### AIM OF THE EXERCISE
Copy the lines below exactly, from the line containing "Which label corresponds" through the last line, including both ends. Leave out the pictures.

### SUPPLIED MATERIAL

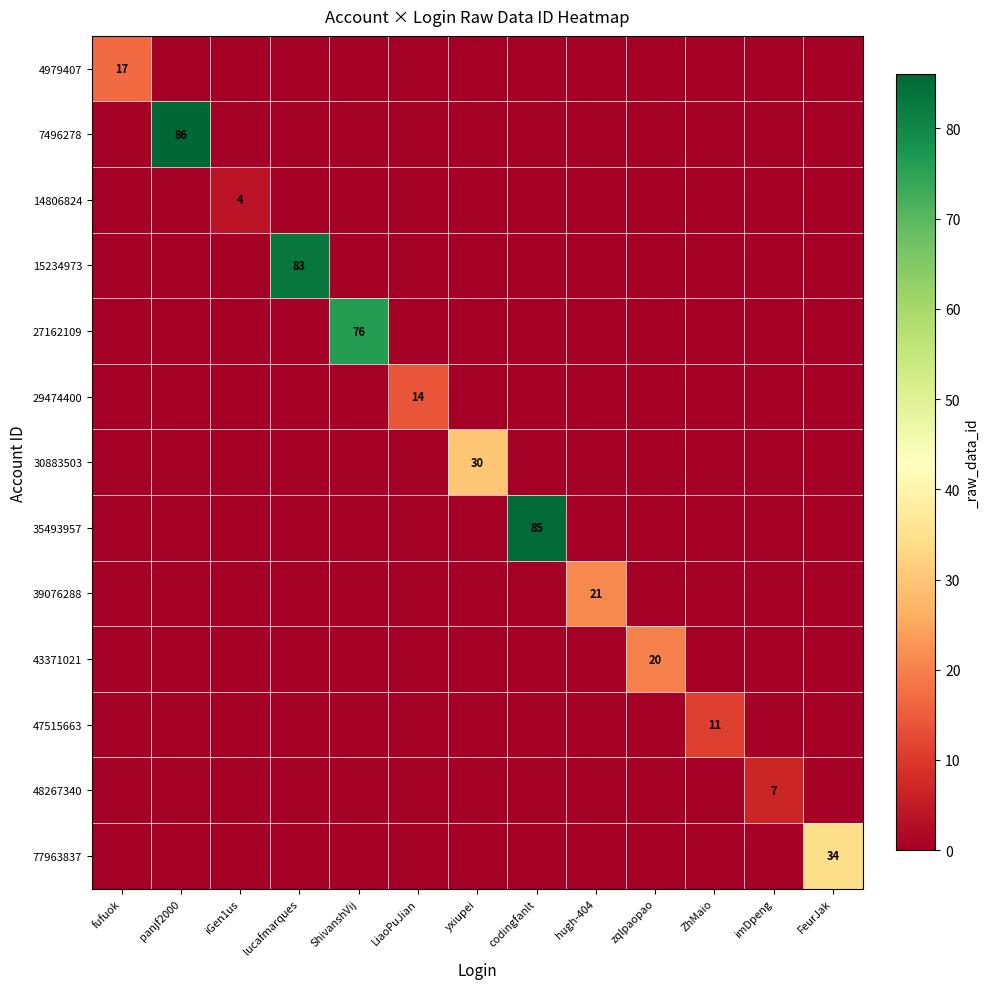

Rank the series by their maximum value, from highest to lowest.

7496278, 35493957, 15234973, 27162109, 77963837, 30883503, 39076288, 43371021, 4979407, 29474400, 47515663, 48267340, 14806824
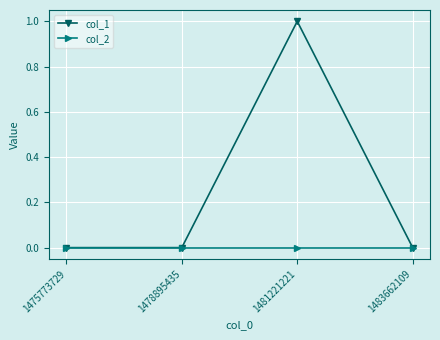

Which label corresponds to the largest value in the chart?

1481221221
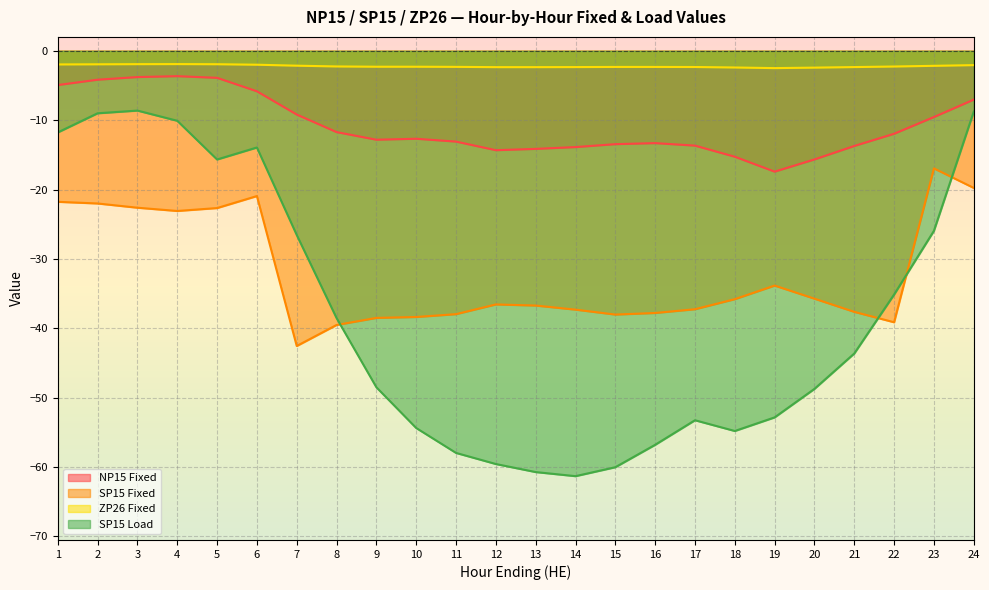

Count the number of data series in this chart.

4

### RESULT
Which label corresponds to the largest value in the chart?

1481221221

Count the number of data series in this chart.

4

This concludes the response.